Tempo, velho amigo, não machuque os nossos corações, pois a saudade já aperta o peito. Sei que você nos avisou, mas queríamos que parasse por um momento, somente um instante, e assim abriríamos a cancela do olhar e caminharíamos pelo seu túnel imaginário. Voltaríamos. Sim, voltaríamos ao passado, só por um minuto, se assim você nos atendesse, e, aí, nós correríamos soltos pelo mundo mágico e feliz já vivido.
Distanciando o nosso olhar, enxergaríamos uma casa de esquina, de muro enorme, com muitas fruteiras e um belo jardim. Ali, um menino descalço e sem camisa, correndo em meio as fruteiras. Numa rede, o seu pai descansava do almoço. O garoto, então, segura o punho, balança a rede e diz: “Acorde. Tá na hora de trabalhar”. Nesse instante, seu pai se levanta, passa a mão em sua cabeça e segue para o labor.
Prolongando ainda mais o olhar, abriríamos a porteira do curral, onde havia um vaqueiro tangendo o gado para a pastagem. Lá se via um menino correndo pelos baixios, brincando de atirar de baladeira. Ouviríamos o canto do sabiá e nos banharíamos nas águas do Rio Piranhas. Ampliando ainda mais o nosso olhar, estaríamos montados num cavalo de pau, levantando a poeira da recordação. Como se dirigíssemos um automóvel, corríamos por dentro da casa da Avó Raimunda com uma tampa de caçarola na mão.
Expandindo ainda mais a visão, visualizaríamos um pequeno grande homem tomando um gole de café na casinha da fazenda. No alpendre, uma bela rede, e, no seu balanço, a vontade de ficar.
No chão do sertão, a riqueza da roça: feijão, batata, banana e um imenso milharal. Na invernada, os riachos, águas e cachoeiras. Mais adiante, o engenho da saudade, gemendo e moendo a cana-de-açúcar. Os bois, gordos e faceiros, soltos no pasto verde. Numa légua, viam-se serras, serrotes, juazeiros, baraúnas e ingazeiras.
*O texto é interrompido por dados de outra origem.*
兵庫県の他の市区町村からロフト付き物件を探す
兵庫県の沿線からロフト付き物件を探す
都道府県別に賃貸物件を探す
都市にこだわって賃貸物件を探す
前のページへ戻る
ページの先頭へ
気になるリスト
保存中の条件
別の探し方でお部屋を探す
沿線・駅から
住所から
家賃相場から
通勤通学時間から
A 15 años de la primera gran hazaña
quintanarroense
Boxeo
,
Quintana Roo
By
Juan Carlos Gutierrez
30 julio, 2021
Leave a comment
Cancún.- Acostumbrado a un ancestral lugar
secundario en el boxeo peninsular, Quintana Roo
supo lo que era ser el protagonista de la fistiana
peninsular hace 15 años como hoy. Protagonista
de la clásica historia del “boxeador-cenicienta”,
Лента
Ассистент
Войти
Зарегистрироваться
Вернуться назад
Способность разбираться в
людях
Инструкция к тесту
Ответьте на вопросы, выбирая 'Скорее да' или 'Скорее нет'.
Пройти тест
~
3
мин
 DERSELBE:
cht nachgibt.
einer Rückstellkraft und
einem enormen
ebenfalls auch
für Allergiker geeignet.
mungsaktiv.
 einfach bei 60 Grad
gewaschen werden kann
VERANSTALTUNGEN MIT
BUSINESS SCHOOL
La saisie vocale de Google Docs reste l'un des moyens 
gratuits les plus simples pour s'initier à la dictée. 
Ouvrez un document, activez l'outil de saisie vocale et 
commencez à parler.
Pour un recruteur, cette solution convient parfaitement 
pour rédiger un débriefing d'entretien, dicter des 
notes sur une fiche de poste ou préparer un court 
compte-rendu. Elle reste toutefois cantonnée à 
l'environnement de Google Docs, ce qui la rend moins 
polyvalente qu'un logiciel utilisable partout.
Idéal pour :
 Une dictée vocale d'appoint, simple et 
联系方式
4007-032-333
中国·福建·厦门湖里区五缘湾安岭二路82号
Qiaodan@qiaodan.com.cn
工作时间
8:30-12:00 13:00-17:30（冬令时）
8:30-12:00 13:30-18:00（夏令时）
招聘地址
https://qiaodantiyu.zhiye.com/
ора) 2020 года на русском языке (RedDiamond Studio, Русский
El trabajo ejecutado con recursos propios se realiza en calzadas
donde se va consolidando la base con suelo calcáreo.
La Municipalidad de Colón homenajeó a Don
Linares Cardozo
O nosso olhar é levado pelo vento das lembranças, e enxergo um mundo sem drogas, repleto de amor, paz e solidariedade. Vejo a noite chegando e vizinhos conversando na calçada, casais de namorados passeando pelas praças, sem medo do vento da violência. Lá distante, a imagem do trem devagarzinho chegando à estação. Uns desciam, outros subiam da locomotiva. Uns chegavam felizes, outros partiam tristes, mas tudo parecia festa. De repente, o apito. O sinal de que o trem anunciara a sua partida. E lá foi ele, deslizando calmamente pelos trilhos do tempo, sumindo no horizonte do nosso olhar.
Tempo. Tempo velho amigo. Tempo menino, dê-nos a chave do teu segredo. Diga-nos por que você sempre é criança.